Sir Leslie Creery Miller, CBE (1862 – 11 February 1925) was a British Indian civil servant who served in the Madras Presidency and also in the court of Mysore. He is best known for the Miller Committee Report of 1919 which ensured representation for non-Brahmins in government positions.

Miller was born to Sir Alexander Edward Miller (died 1903) and Elizabeth Furley Creery (1837-1911). He was educated at Charterhouse and Trinity College, Dublin before joining the Indian Civil Service in 1883. He married Margaret Julia (later OBE, died 3 June 1938), daughter of Robert Lowry in 1886. He was posted in various parts of the Madras Presidency before becoming Sessions Judge 1900–1907, Puisne Judge 1907–1914. He was knighted in 1914 shortly after his retirement, although he continued to hold non-official and advisory positions.
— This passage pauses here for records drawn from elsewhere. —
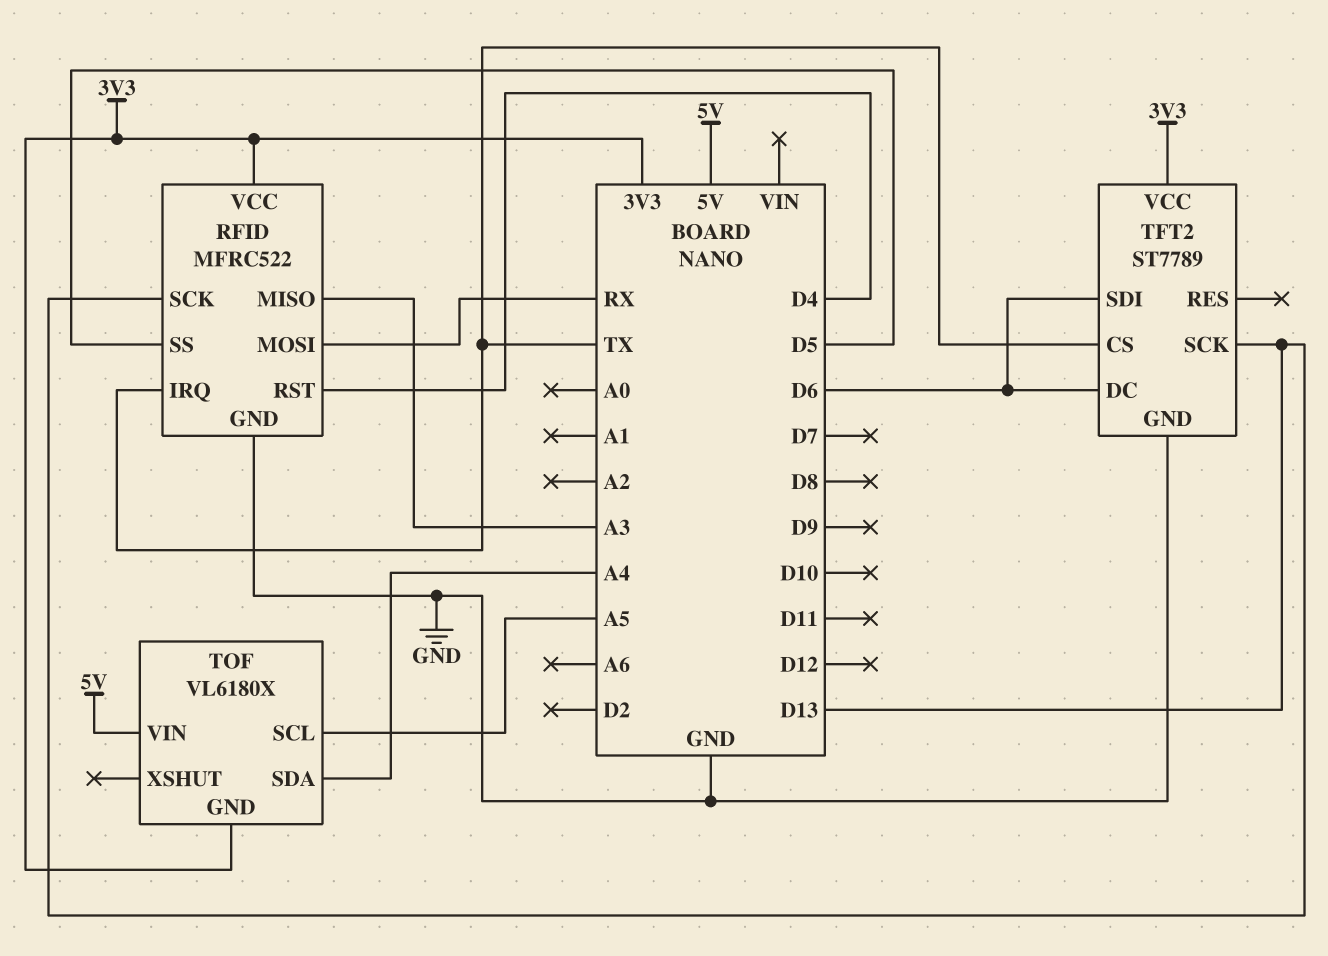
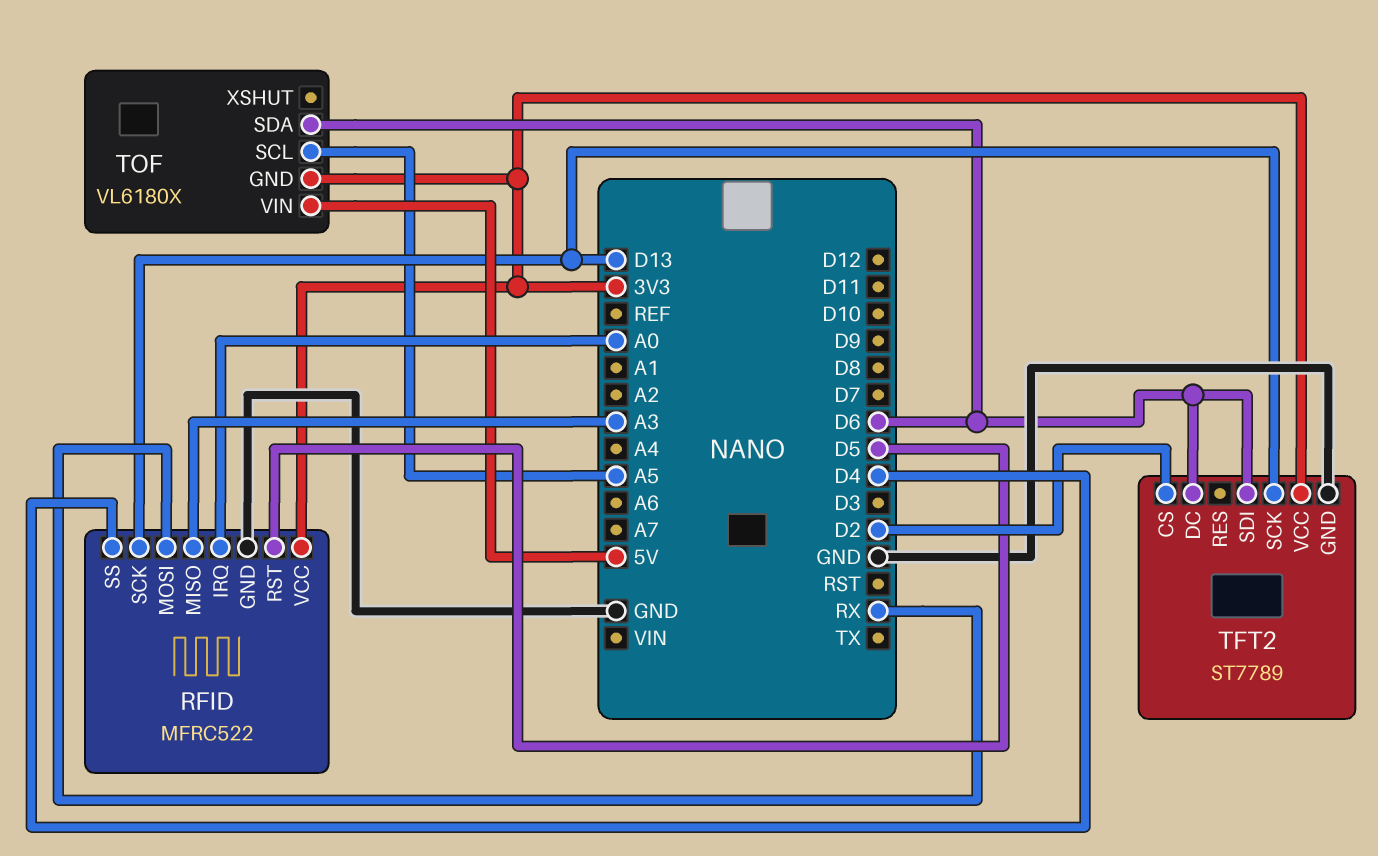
RFID pin IRQ: TX -> A0
RFID pin RST: D4 -> D5
RFID pin SS: D5 -> D4
TFT2 pin CS: TX -> D2
TOF pin SDA: A4 -> D6

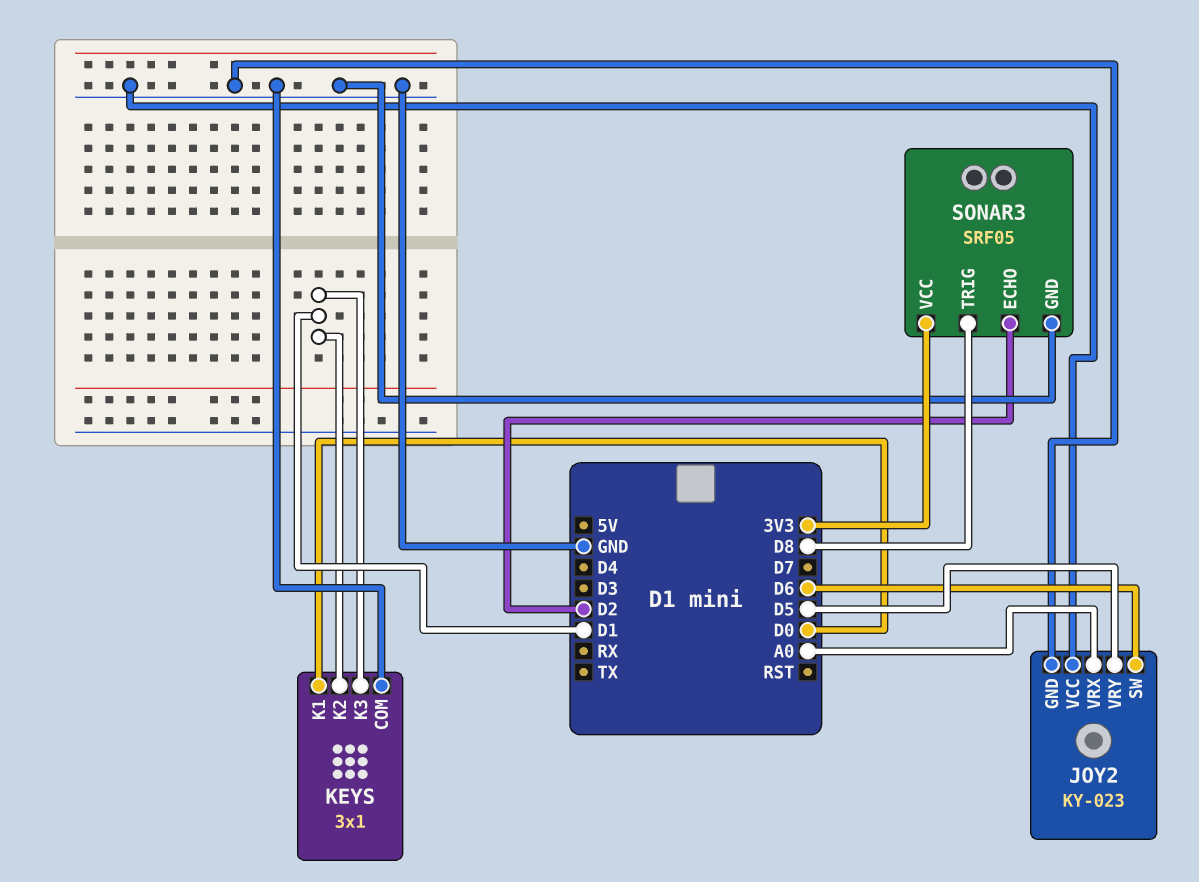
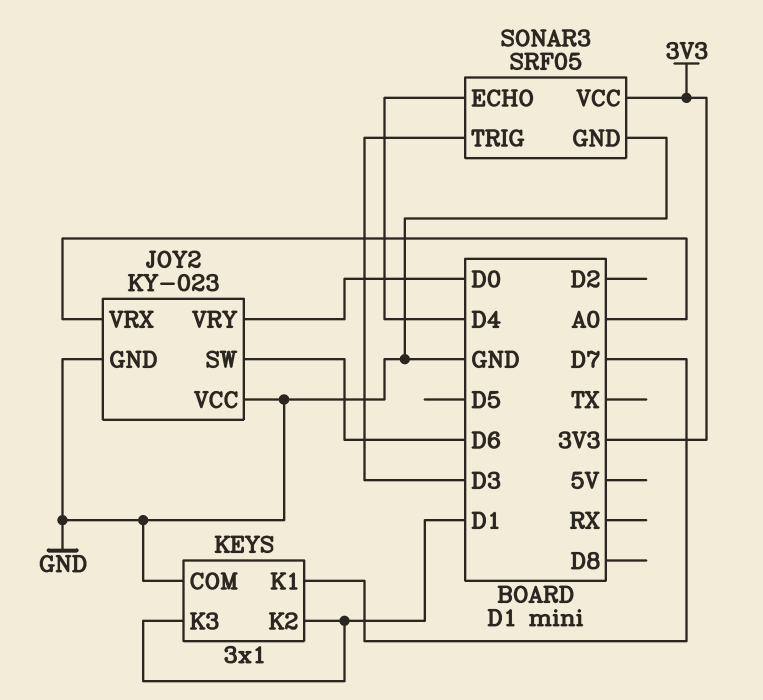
JOY2 pin VRY: D5 -> D0
KEYS pin K1: D0 -> D7
SONAR3 pin ECHO: D2 -> D4
SONAR3 pin TRIG: D8 -> D3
The non-Brahmin movement in Mysore led by Vokkaliga and Lingayat leaders approached the Maharaja of Mysore who appointed a committee in 1918 under Justice Miller "to consider steps necessary for the adequate representation of communities in public service". The committee recommended that where qualified applicants were available, up to two-thirds of lower appointments and half of higher appointments should be reserved for non-Brahmins with recruitment spread out over a period of at the most seven years. This was accepted by the Maharaja and led to the resignation of the opposing Dewan M. Visvesvaraya.

Miller presided over the Mythic Society in Bangalore to which his wife gifted a stone Nandi bull in 1919. After his retirement he settled at Glen Morgan in the Nilgiris. He died at Delhi after suffering from "influenzal-broncho-pneumonia". He was buried at the cemetery in Qudsia Gardens with members of the Madras Civil Service in attendance.